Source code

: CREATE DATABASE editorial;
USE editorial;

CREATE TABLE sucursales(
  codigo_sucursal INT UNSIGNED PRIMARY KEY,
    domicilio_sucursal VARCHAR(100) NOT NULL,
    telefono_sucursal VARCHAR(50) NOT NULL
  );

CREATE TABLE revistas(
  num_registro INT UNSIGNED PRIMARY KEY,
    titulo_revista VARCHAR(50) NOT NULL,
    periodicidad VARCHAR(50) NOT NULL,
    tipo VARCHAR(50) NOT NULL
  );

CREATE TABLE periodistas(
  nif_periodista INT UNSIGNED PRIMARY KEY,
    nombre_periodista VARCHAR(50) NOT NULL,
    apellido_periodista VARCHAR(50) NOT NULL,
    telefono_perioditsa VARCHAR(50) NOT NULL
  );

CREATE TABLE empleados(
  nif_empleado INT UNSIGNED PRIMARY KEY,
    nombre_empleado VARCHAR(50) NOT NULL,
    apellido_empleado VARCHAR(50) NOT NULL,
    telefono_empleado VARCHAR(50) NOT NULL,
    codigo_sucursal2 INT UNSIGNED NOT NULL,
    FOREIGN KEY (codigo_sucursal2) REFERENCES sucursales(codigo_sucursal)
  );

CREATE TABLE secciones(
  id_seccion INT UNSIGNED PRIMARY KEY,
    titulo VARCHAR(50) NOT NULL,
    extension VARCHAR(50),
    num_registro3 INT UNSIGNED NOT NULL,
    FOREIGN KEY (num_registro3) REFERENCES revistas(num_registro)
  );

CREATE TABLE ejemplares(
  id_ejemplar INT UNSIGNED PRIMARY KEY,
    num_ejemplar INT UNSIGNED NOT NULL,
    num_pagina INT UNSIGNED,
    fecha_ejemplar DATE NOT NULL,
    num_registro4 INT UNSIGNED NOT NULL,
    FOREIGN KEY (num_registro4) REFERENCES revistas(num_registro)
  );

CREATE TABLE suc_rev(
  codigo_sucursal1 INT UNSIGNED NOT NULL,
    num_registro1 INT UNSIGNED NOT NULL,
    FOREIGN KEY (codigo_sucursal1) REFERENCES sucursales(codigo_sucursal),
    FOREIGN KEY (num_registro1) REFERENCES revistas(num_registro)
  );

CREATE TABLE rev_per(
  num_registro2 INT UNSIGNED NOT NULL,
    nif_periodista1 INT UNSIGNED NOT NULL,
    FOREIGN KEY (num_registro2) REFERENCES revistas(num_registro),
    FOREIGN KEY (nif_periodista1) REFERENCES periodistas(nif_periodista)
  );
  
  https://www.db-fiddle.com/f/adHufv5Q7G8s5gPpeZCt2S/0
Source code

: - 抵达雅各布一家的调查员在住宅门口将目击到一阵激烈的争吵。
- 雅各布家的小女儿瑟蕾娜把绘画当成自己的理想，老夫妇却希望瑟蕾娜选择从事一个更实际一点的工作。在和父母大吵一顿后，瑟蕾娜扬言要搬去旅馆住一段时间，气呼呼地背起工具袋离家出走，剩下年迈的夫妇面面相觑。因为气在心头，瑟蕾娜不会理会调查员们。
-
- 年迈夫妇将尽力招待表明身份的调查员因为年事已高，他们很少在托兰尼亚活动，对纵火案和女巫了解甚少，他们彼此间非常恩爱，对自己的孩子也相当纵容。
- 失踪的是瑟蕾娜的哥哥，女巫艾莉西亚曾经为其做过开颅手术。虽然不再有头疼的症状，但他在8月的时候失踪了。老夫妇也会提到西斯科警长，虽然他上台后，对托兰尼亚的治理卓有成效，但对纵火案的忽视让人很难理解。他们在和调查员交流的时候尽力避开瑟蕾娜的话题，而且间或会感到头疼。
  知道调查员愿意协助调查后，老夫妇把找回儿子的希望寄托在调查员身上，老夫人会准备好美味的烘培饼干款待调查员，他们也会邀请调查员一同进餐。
++++++++++
--- Exercise goal ---
Extract every line of the records that contains the string "periodistas".

--- Written reply ---
CREATE TABLE periodistas(
    FOREIGN KEY (nif_periodista1) REFERENCES periodistas(nif_periodista)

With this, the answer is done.